Doctor of Philosophy




Tarc, Paul

2nd Supervisor

Viczko, Melody



Today, an increasing number of Chinese families send their children to study in the West to open up future opportunities. While studying abroad has a long history in China from late Qing dynasty (1836–1911), in the last couple of decades Chinese student mobility occurred on a much larger scale. Chinese families view an undergraduate degree from the West as a way to enhance career opportunities and familial social status. My study examined Chinese families’ intentions and strategies to gain advantage in their transnational trajectory. Specifically, I explore how forms of capital accumulate and transfer through transnational educational routes. Pierre Bourdieu’s (1986) notions of capital and habitus, as well as Aihwa Ong’s (1999) concept of flexible citizenship were employed in this study as complementary frameworks to understand Chinese families’ exploitation of study abroad.

This research employed exploratory qualitative study methodology. Semi- structure interviews were conducted with 23 families (one parent and one student in each family). Each of these families had a child who had studied or was studying in a Western country. Nine key informants, including study-abroad agents, recruiters, principals, and ESL teachers, were also invited to share their knowledge in this research.

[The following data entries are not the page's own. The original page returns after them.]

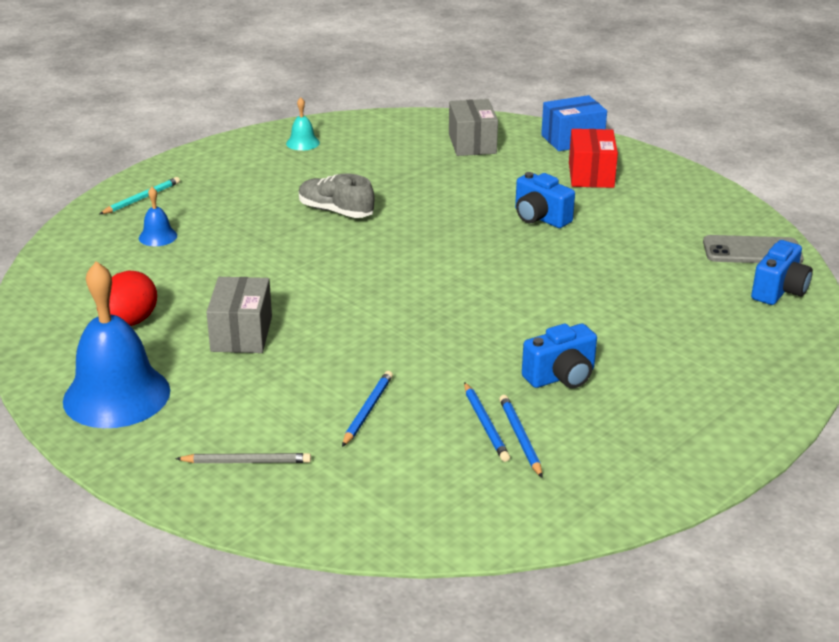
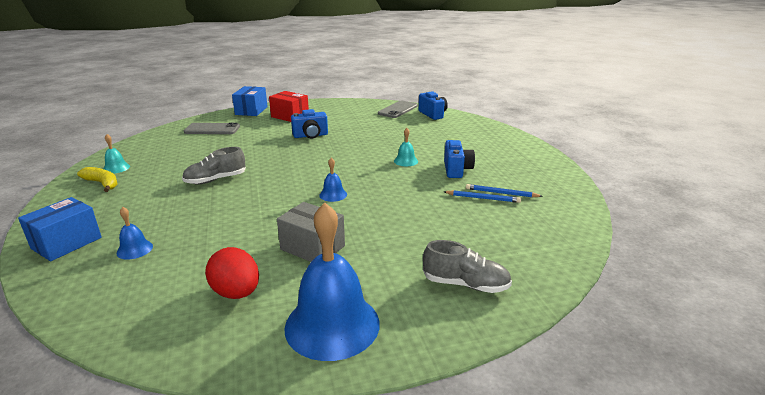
camera: 60 degrees left, 5 degrees down
turquoise pencil [100,177,180,214] -> blue box [18,197,102,261]
grey pencil [175,453,311,463] -> grey shoe [423,240,512,293]
blue pencil [342,371,393,447] -> none
grey box [449,99,498,156] -> grey phone [184,123,240,134]
none -> yellow banana [77,167,117,192]
none -> blue bell [319,157,347,202]
none -> turquoise bell [394,128,418,166]

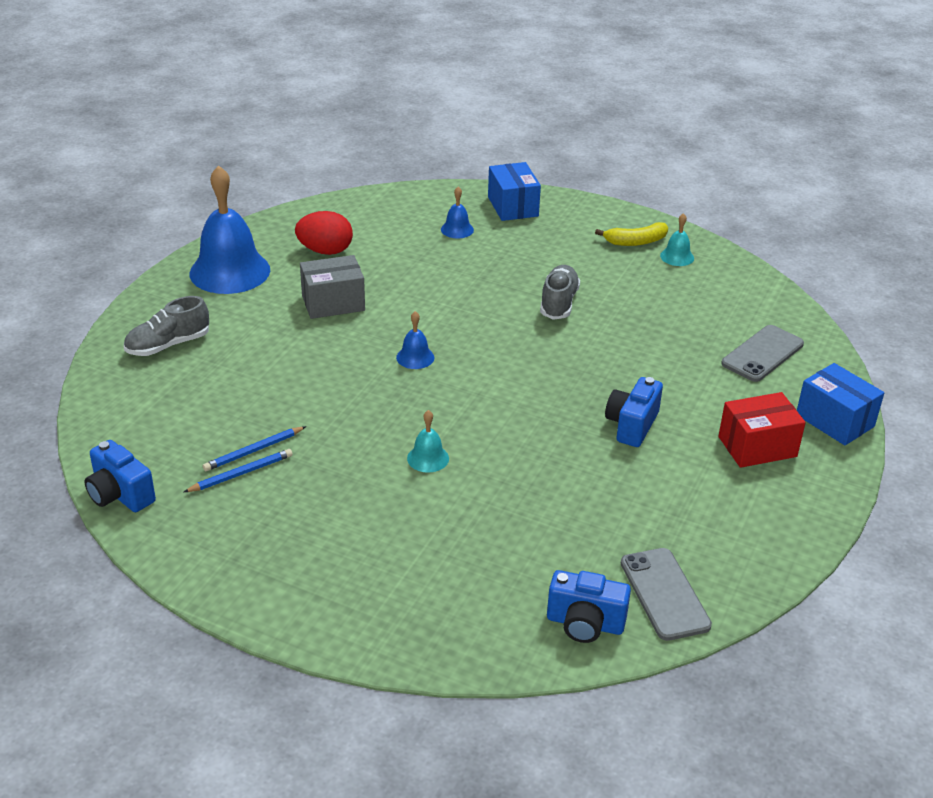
camera: 130 degrees right, 10 degrees up
blue camera [444,140,475,178] -> blue camera moved to [84,440,156,512]

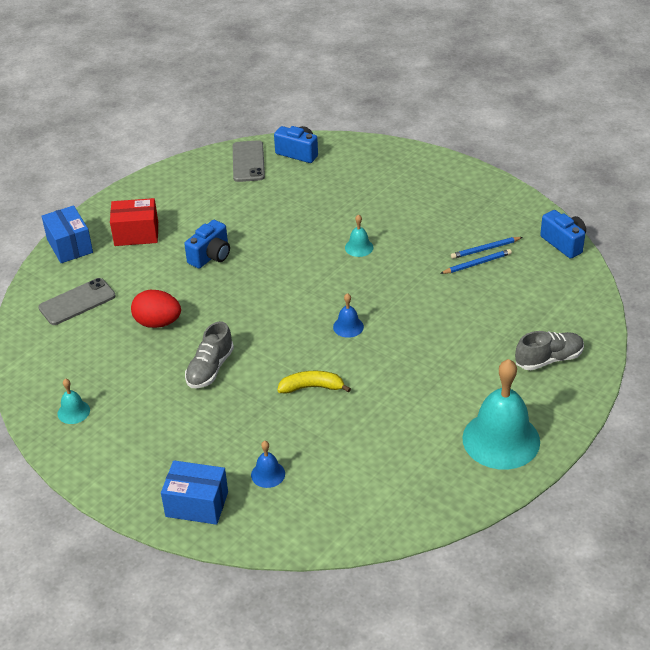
camera: 165 degrees left, 5 degrees up
blue bell [189,165,270,294] -> turquoise bell [462,359,540,470]
red egg [295,211,353,255] -> red egg moved to [131,290,181,328]
grey box [300,255,365,319] -> none
blue box [488,162,541,221] -> blue box turned 75 degrees counterclockwise [161,460,228,525]
yellow banana [595,222,668,246] -> yellow banana moved to [277,371,351,394]

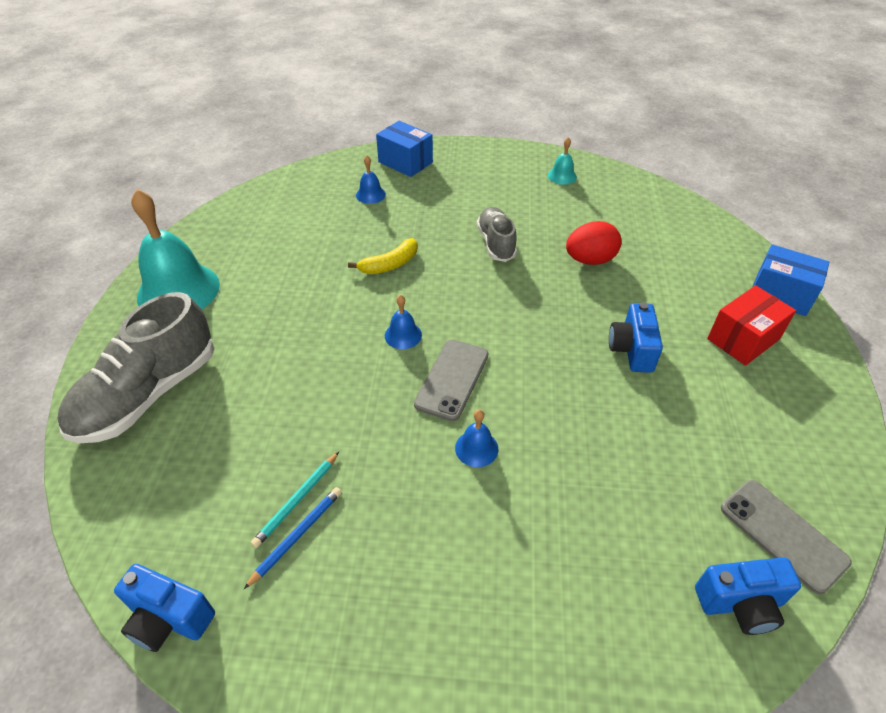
camera: 145 degrees right, 5 degrees up
grey phone [38,278,116,325] -> grey phone moved to [414,340,488,421]
blue box [161,460,228,525] -> blue box turned 60 degrees clockwise [376,121,433,177]
turquoise bell [345,214,373,257] -> blue bell [455,410,499,467]
blue pencil [440,249,512,274] -> turquoise pencil [251,452,339,548]
grey shoe [515,331,584,370] -> grey shoe [57,292,215,443], size x1.74

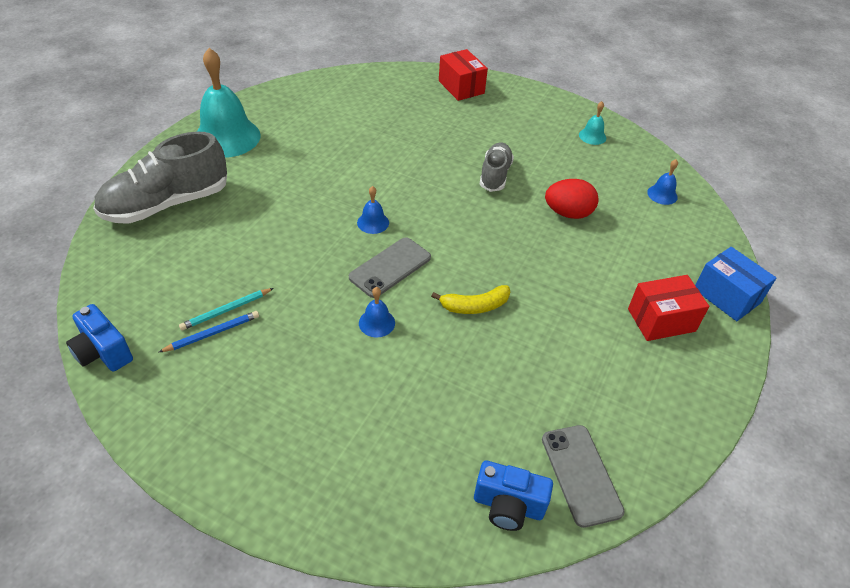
camera: 20 degrees right, 0 degrees up
yellow banana [348,238,417,274] -> yellow banana moved to [431,285,510,314]
blue bell [356,156,386,204] -> blue bell moved to [647,159,678,205]
blue box [376,121,433,177] -> red box [439,49,488,101]
blue camera [609,302,663,373] -> none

This study affirms that the formation of Chinese families’ flexible citizenship is a trend driven by cultural and social forces in Chinese national and local contexts with neoliberal permeation. These multilevel forces include social, cultural, political, and economic roots, which are interwoven in complex ways. My participants strategically mobilize their various forms of capital in order to develop flexible citizenship, but they also face challenges and lost partial cultural and social capital in China.

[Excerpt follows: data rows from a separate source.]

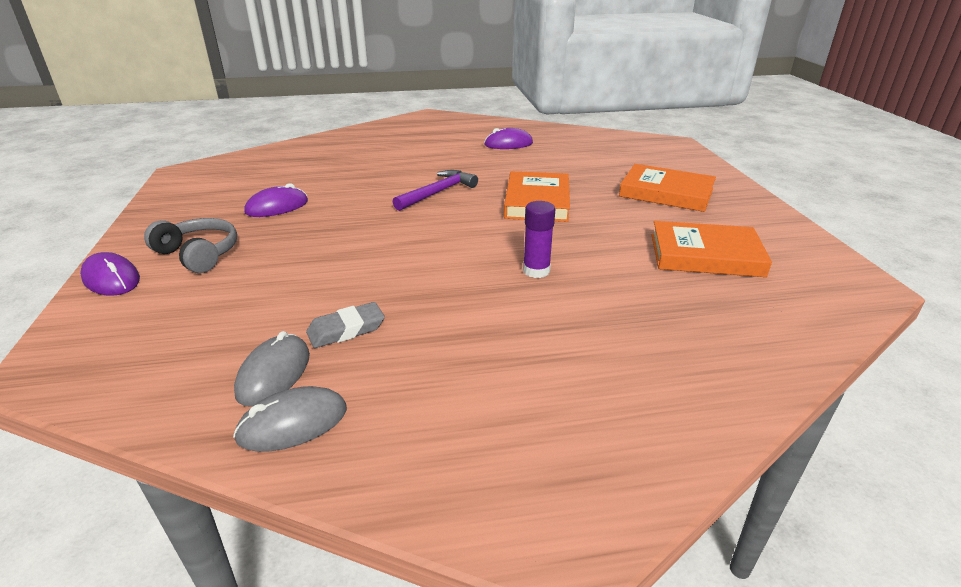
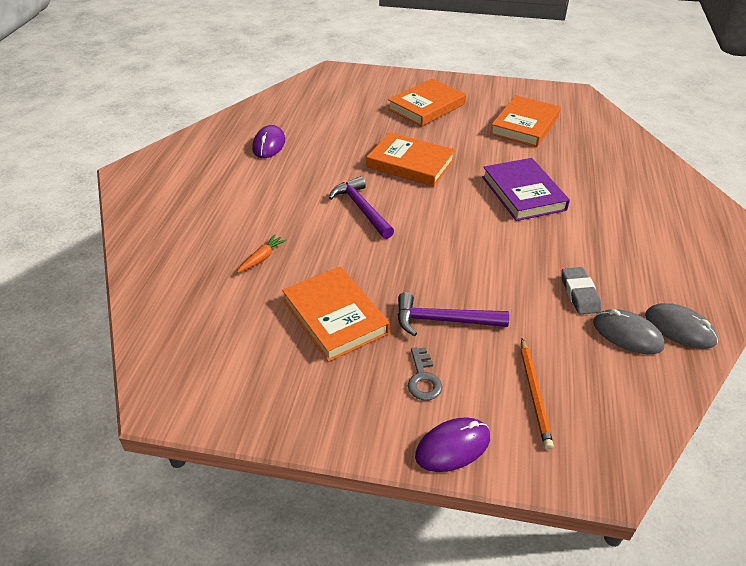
camera: 70 degrees left, 10 degrees up
grey headphones [144,218,237,273] -> grey key [408,347,442,400]
grey mouse [233,386,347,452] -> grey mouse turned 45 degrees counterclockwise [645,303,718,349]
purple mouse [244,183,308,217] -> orange book [282,266,390,362]
purple glue stick [523,201,555,278] -> purple book [482,158,570,221]
none -> orange carrot [237,234,287,273]
none -> purple hammer [398,292,509,336]
none -> orange pencil [521,339,554,450]

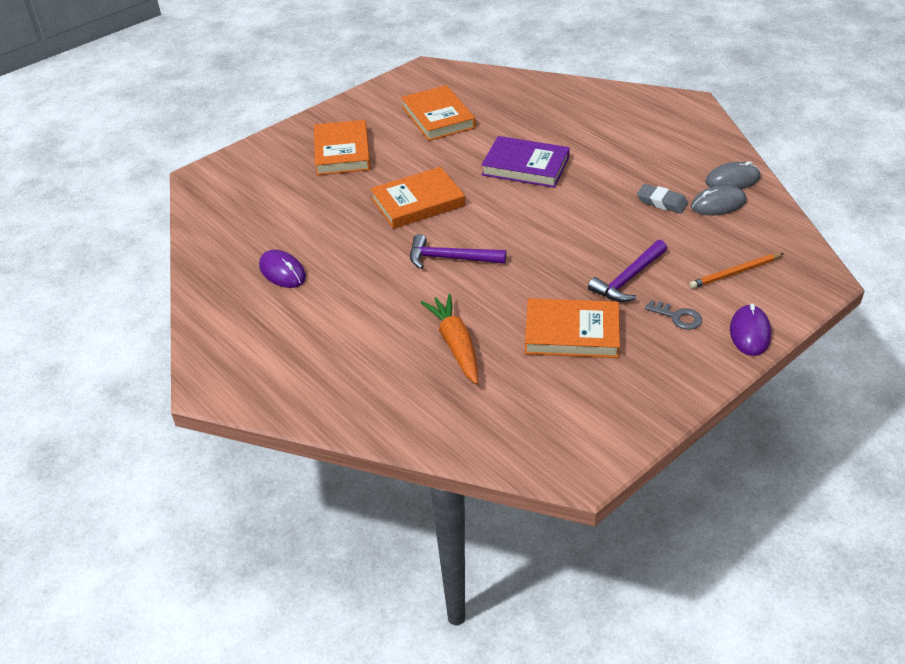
camera: 50 degrees left, 0 degrees up
orange carrot [237,234,287,273] -> orange carrot [421,294,478,384], size x1.90
orange pencil [521,339,554,450] -> orange pencil turned 120 degrees clockwise [689,253,784,289]

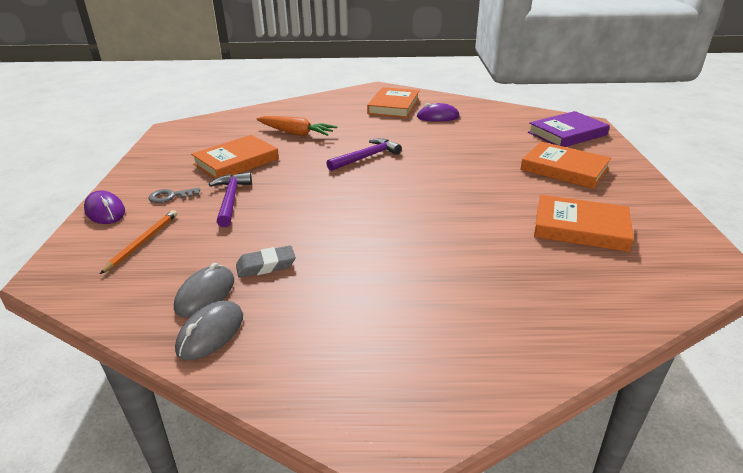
camera: 130 degrees right, 10 degrees down
orange book [370,167,465,229] -> orange book moved to [367,87,420,118]
purple book [481,136,570,188] -> purple book moved to [528,111,610,147]

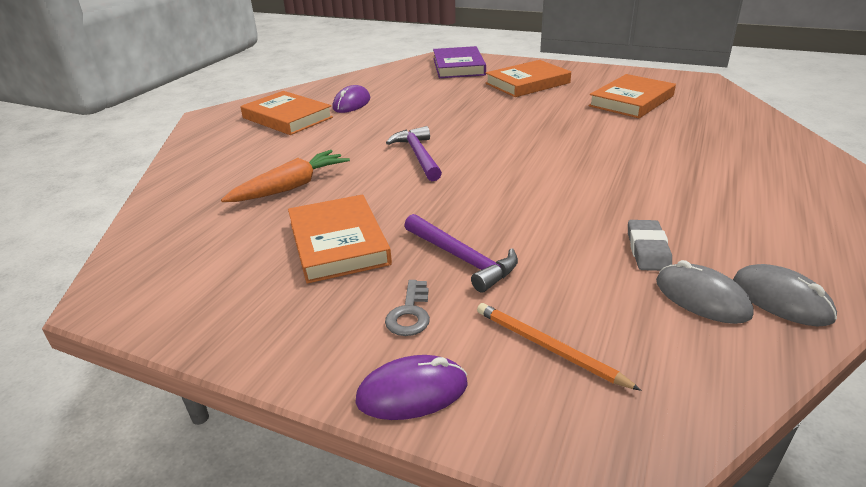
camera: 65 degrees left, 0 degrees up
purple hammer [209,172,252,227] -> purple hammer turned 150 degrees counterclockwise [404,214,518,293]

Insights developed in this study will benefit the following audiences: educational scholars who are interested in student transnational mobility in both China and the West; Chinese international students themselves and their families; officers working at Canadian academic institutions who are recruiting international students; and educators, principals/teachers/study-abroad agents who are working with international students, specifically Chinese students.

Summary for Lay Audience

Increasing numbers of Chinese families send their children to study in Canada to experience the diverse cultures, learn English, and improve individual and/or family social status. To achieve these goals, these families need to employ and accumulate personal and/or familial social resources. Chinese students’ transnational movement is impacted by globalization and multilateral economic/political factors. This research aims to investigate Chinese transnational families’ flexible strategies to obtain resources (social, cultural, and linguistic) in their educational trajectory.

I have interviewed 23 families who had sent children to study in Canada. Also, I talked to nine educators including ESL instructors, principals, and study-abroad agents, who had working experiences with Chinese international students. All in all, 55 people were interviewed in this research. Some interviews were conducted face-to-face and some were completed via phone or Skype upon requests from participants. I investigated why these Chinese families chose to send their children to the West. I uncovered the skills and resources needed in order to study in a Western country, and I also looked at challenges and frustrations that Chinese international students faced while studying abroad and how they responded to these challenges.

Chinese international students’ strategic choices of furthering their education in another jurisdiction are impacted by multilevel forces that have social, cultural, political, and economic roots which are interwoven in complex ways. These factors include the impacts of intense academic competition in China, policy changes in the Chinese context, and changes in cultural attitudes towards experiencing education in another country. It is challenging to claim which factor outweighs others because of how these factors intersect and because the interaction process is complicated.

My participants hoped to use economic resources in exchange for working experience in the West, competency in English, as well as, to some extent, networking in the West. Simultaneously, they lost partial proficiency in Chinese, cultural familiarity, and social connections in China.